You need to know your cutting tools if you want to have an excellent product. To do this, you’ll want to understand lathe tooling, i.e. what it does and how it works. This will help you maximize the use of your tools when considering wear and tear. Let’s look at five types of lathe tooling: external turning tools, boring bars, parting tools, threading tools and drills. These aren’t the only tools used, but they are some of the most basic ones you’ll encounter.
External Turning Tools
Lucky for us that in tooling we don’t worry about fancy names. External turning tools are used for roughing and finishing work to the outside of your tools (hence “external”). They help to cut away and perfect the exterior of your piece. There are various kinds of external turning tools that do specific work, such as roughing turning tools and finishing turning tools, which are the lathe tools that are used most often.
Zzzz…Boring bars don’t get their name from what they’re like, but rather from what they do. Each has a circular design, making for a unique-looking tool. Available in different sizes, they are used to either make an existing hole bigger or to finalize it by smoothing out the finish. When used for woodworking, metal boring bars can be plunged and dragged to create slots and asymmetrical holes. But here’s the catch: boring bars can’t be used if you haven’t already used a drill.
Parting tools are the only item on this list with a name that doesn’t encompass what it does. Parting tools do more than just part, they also groove and cut off work pieces, all while offering the smooth and consistent finish that you desire. Parting tools are used for detailed exterior work, and must be used carefully for success.
Threading tools are used to—you guessed—add threads. They create a spiral ridge and can be added both to the internal and external parts of your workpiece. If you intend to thread a screw into your workpiece, use an internal threading tool after you have drilled the initial hole.

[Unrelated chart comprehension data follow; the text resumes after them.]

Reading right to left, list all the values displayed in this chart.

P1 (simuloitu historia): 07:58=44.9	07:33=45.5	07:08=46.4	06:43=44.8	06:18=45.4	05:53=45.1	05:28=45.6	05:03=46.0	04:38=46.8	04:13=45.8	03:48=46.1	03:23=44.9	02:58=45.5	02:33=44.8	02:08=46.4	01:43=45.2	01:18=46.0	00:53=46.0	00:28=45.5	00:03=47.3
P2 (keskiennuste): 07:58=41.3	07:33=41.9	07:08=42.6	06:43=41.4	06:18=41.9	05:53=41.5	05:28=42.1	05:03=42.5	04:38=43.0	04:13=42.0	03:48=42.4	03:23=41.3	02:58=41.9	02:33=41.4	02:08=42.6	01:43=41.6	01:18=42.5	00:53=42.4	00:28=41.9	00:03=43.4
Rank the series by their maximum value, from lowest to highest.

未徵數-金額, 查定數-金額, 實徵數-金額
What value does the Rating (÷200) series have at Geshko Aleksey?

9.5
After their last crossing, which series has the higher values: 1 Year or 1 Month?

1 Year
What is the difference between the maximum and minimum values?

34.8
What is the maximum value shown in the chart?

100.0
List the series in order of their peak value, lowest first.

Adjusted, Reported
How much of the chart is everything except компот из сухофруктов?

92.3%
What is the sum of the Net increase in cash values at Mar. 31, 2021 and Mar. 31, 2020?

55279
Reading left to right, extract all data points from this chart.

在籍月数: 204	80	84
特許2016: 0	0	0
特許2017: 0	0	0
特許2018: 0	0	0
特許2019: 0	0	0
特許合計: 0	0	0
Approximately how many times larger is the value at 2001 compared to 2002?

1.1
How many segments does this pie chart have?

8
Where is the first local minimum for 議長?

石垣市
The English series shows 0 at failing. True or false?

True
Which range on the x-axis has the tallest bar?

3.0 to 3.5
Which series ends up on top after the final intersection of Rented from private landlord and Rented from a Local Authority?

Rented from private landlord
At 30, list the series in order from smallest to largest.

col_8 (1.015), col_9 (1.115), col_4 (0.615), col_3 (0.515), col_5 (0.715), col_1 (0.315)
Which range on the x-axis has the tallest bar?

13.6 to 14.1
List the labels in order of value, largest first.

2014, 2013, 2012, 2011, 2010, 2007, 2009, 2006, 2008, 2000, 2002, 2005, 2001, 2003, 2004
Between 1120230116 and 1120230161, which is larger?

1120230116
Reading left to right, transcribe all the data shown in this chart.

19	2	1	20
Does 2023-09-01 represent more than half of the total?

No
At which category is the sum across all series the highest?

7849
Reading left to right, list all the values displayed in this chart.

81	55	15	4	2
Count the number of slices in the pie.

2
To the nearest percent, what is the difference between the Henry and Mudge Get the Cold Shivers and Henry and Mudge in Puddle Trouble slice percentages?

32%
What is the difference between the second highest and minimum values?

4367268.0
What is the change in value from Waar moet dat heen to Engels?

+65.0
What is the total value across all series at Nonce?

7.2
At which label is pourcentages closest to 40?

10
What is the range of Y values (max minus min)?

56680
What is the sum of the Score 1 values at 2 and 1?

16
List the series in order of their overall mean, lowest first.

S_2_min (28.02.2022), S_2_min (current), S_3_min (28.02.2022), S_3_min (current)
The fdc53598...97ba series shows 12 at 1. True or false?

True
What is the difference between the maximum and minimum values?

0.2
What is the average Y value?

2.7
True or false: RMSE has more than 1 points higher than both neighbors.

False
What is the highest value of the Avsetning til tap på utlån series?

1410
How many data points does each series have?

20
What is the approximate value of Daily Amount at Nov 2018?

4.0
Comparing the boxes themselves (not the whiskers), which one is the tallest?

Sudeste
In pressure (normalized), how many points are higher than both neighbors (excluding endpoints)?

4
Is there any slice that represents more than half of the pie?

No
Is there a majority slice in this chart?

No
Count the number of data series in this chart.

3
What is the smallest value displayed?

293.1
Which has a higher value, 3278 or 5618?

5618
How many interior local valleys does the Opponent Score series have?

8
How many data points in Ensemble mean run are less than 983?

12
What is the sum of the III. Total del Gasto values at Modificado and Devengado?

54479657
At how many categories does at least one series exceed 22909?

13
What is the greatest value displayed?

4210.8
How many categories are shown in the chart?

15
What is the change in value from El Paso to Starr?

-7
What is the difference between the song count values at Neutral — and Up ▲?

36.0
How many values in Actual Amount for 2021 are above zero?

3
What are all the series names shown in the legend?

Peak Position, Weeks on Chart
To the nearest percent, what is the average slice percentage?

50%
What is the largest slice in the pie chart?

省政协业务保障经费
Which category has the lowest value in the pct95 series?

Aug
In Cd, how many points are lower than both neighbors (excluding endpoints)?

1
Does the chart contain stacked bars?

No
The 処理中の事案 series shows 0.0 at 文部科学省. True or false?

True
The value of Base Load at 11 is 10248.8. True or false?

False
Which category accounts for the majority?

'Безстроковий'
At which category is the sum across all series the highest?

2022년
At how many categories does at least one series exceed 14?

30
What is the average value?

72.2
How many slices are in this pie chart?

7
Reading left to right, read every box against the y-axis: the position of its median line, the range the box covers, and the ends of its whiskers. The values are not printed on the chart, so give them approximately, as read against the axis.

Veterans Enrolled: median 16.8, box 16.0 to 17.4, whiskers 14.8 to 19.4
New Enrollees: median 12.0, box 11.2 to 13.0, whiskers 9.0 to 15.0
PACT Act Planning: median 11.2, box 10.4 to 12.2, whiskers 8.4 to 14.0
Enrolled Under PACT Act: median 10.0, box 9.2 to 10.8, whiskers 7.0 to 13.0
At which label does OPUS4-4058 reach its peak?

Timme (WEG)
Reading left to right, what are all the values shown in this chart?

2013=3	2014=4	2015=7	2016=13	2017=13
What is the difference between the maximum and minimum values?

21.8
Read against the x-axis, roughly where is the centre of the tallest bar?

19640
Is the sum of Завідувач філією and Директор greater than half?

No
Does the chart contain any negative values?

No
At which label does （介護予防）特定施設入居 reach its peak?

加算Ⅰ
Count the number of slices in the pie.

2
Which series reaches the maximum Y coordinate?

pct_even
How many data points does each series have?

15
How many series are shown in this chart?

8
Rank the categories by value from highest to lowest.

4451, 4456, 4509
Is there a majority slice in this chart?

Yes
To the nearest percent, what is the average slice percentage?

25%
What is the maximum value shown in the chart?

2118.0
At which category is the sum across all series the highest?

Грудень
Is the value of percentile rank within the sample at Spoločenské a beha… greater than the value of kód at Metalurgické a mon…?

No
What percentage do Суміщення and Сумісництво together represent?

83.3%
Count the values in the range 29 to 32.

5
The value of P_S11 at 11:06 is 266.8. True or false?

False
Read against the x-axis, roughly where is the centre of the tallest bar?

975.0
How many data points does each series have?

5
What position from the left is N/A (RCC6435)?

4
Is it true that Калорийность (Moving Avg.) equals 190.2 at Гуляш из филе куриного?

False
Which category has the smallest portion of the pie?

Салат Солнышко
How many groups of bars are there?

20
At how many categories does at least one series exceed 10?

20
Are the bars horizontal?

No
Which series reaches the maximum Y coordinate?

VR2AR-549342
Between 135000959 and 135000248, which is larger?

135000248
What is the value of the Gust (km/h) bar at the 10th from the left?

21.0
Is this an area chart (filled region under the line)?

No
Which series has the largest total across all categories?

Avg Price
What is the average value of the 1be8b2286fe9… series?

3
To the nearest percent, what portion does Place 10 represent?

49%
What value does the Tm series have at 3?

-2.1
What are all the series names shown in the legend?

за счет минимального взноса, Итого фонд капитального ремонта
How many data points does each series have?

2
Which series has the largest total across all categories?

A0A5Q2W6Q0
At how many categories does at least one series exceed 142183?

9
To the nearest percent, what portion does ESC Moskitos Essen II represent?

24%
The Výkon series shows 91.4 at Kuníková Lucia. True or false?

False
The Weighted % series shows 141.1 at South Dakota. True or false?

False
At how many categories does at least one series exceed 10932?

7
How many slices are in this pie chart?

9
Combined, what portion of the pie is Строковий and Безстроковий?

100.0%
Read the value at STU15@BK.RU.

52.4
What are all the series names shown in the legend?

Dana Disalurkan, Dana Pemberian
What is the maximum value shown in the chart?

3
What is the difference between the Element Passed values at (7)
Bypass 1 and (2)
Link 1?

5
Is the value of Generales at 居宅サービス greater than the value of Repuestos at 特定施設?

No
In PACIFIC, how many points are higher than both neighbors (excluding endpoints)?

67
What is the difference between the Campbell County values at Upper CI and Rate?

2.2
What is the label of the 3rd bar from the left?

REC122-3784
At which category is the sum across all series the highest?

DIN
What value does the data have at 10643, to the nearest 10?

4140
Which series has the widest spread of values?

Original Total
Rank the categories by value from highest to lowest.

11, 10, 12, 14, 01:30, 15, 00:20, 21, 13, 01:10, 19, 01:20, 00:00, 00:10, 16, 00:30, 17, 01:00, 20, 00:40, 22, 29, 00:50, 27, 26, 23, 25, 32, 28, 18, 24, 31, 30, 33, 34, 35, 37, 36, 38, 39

If instead you prefer a screw that has threads, use an external threading tool.
Drills make initial holes in lathe work. It is not entirely like your typical power drill, but if you’re not familiar with lathe tooling, it is your best comparison. The difference? Power drills have the drill piece spinning and boring a hole into the workpiece. Tool and workpiece trade places here, however, with the lathe drill sitting stationary and the workpiece spinning around it. If you need to drill a hole on a piece you will be working on, the lathe is your best bet.